The series featured special programmes on the Subcontinent, the Middle East, Africa and elsewhere. Sayeed worked closely with the brilliant but mercurial director of the series, Allan Segal, helping to identify key individuals from the Partition period. He also travelled to India and Pakistan with the production team for the filming of the interviews. The series was broadcast in 1985 and won many awards. It also resulted in a deep friendship with Segal, who came to regard Sayeed as his elder brother.
Sayeed was never a prolific writer but, after 9/11, he developed a very productive partnership with his friend, the American academic Kurt Jacobsen, with whom he regularly wrote articles for Dawn and The Statesman on international politics and the US interventions in Afghanistan, Iraq and the Middle East. These hard-hitting articles were eventually published in two separate books, titled No Clean Hands and Parables of Permanent War. Sayeed never married: perhaps he was too much of a bohemian for that. He enjoyed the company of many women friends and that enjoyment was clearly reciprocated. He was a man of great warmth, charm and humour, a trusted and sympathetic confidant and a source of wise and practical advice.
Above all, he had time for his friends, made them feel valued and was never judgmental.
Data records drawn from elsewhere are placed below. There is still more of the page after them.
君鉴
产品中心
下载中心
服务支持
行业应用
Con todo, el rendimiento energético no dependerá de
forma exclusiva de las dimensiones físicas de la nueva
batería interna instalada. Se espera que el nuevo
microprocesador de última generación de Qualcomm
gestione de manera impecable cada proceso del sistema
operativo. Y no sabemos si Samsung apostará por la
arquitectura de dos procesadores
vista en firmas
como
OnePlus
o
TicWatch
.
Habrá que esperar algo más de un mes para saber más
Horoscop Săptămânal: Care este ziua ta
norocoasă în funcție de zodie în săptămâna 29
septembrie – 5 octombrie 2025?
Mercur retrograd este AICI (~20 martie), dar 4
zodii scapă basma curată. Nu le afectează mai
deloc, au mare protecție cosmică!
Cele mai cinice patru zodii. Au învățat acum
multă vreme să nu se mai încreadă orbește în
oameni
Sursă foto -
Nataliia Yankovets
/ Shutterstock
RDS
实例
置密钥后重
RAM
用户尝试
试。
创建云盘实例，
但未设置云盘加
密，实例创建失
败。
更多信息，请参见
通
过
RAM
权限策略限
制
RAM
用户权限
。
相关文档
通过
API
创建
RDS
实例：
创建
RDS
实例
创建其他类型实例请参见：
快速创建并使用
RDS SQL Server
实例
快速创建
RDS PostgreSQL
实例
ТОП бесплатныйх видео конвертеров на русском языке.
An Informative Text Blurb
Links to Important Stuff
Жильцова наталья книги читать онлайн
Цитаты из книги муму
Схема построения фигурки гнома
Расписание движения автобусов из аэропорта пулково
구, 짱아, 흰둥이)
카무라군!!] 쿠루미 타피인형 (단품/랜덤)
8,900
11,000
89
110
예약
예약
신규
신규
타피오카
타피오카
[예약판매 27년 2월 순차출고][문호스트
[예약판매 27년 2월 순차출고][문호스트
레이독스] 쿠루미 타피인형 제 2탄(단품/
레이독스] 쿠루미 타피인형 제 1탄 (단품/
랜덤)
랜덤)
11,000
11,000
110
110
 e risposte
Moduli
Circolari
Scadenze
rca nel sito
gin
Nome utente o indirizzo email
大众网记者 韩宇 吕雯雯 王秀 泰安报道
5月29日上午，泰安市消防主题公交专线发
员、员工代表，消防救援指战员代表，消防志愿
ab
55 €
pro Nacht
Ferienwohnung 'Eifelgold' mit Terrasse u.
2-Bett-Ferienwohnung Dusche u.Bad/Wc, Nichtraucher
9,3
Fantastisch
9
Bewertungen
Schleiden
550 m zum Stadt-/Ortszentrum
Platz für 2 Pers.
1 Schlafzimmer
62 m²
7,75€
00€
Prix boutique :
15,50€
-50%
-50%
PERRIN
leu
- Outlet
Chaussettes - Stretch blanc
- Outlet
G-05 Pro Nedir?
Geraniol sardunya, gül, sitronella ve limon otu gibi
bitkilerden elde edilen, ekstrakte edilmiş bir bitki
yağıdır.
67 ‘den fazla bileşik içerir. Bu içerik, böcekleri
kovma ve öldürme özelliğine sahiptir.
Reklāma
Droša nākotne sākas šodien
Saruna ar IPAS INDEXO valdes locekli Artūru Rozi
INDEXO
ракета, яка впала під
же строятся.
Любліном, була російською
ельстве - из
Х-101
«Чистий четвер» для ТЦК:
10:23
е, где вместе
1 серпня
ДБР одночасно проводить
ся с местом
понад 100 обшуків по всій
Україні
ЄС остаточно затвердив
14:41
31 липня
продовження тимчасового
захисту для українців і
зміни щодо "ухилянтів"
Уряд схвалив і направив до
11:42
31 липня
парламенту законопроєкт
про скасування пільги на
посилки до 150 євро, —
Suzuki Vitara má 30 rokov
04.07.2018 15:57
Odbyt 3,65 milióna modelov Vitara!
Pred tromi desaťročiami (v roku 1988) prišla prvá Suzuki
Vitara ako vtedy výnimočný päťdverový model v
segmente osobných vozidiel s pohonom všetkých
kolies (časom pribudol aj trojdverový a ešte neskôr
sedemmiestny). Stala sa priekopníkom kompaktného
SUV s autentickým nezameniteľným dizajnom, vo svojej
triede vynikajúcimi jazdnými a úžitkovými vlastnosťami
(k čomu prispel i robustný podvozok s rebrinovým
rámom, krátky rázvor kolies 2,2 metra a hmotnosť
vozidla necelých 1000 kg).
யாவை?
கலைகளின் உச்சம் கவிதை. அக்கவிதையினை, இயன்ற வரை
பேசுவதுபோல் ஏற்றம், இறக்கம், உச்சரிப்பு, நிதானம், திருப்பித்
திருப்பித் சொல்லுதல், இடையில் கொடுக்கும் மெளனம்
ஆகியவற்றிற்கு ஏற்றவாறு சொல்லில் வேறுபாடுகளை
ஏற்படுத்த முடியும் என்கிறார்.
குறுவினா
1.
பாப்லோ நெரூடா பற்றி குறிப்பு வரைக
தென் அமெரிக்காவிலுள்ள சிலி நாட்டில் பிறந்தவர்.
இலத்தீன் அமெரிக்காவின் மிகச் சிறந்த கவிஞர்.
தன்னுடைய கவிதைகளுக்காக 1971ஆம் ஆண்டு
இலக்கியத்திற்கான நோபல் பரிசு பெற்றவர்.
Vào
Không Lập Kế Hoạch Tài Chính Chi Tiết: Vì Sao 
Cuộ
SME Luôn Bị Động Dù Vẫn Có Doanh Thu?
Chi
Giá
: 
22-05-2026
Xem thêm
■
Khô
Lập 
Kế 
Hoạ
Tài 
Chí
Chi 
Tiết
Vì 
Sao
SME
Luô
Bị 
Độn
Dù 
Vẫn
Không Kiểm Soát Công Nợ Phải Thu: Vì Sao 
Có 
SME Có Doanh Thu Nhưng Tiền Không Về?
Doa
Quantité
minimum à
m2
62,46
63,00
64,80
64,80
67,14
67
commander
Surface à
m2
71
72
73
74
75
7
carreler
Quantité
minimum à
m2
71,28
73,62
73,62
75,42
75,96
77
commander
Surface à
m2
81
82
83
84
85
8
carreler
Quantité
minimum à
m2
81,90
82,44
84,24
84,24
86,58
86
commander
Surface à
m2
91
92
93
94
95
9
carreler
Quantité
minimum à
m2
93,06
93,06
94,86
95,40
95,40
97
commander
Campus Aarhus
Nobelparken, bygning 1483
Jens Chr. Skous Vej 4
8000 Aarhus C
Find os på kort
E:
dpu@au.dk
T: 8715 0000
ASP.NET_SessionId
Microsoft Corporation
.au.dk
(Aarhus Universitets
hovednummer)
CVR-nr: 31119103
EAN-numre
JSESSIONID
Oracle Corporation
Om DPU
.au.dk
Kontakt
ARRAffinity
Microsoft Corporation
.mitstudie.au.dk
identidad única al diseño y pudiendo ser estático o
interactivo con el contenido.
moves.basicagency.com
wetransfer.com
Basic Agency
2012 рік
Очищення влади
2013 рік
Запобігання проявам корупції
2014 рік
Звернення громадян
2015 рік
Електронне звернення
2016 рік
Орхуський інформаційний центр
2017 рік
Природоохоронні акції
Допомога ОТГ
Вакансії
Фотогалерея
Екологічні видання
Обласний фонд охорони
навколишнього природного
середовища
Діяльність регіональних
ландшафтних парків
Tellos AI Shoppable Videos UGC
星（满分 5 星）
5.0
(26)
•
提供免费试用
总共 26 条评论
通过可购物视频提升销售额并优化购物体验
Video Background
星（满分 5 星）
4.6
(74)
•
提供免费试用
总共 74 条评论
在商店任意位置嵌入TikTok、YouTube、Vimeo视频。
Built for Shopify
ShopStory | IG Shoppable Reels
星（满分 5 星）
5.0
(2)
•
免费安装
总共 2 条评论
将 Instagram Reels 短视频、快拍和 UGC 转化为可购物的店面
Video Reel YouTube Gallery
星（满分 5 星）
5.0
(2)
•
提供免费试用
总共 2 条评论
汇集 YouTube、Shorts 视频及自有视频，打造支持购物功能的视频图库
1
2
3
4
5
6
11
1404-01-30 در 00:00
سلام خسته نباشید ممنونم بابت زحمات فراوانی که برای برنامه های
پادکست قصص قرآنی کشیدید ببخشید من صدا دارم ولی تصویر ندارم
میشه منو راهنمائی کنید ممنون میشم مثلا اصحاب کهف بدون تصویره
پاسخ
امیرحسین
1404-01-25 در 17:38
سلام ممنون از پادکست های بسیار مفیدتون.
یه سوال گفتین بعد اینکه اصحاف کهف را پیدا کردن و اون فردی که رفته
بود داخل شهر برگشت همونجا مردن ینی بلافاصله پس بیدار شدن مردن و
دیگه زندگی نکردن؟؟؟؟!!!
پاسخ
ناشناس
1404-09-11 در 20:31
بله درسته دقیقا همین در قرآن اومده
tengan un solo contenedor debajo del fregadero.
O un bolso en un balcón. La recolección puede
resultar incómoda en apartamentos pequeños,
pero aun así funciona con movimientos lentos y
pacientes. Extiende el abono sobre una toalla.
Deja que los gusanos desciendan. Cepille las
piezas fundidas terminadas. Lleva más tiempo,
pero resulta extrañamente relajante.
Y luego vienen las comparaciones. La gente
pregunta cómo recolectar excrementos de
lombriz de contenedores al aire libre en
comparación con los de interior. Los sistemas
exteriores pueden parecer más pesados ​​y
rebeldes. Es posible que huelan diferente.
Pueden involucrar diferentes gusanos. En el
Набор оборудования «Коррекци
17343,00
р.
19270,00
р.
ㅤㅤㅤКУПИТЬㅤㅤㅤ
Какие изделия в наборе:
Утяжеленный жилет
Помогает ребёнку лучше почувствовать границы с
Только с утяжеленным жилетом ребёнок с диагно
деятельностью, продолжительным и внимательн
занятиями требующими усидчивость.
Though he was known to many of his Pakistan friends as Nawab Sahib, he lived simply and would arrive in England for a six-month stay with only a small suitcase. Away from Pakistan, he had learnt to be a competent cook and was cooking curries well into his 80s for parties in Kentish Town, where he stayed with his friend Sabby Saggal. He did, however, retain some of the positive characteristics of his forebears: he would regularly use his influence to help others and he was always a most hospitable and generous host.
When his European wanderings ceased about 10 years ago, he retired to the family home in Karachi, which his ageing parents had established in 1970 when they finally joined their children in Pakistan. He lived there, supported and cherished by his younger brother, Asad, his wife Nasreen and his four nephews and nieces, of whom he was immensely proud. Earlier this month, after a short illness, his extraordinary life of “incorrigible drift” came to an end. He is mourned by his many friends in Pakistan, India, the UK and across the world. It will be a much duller place without him.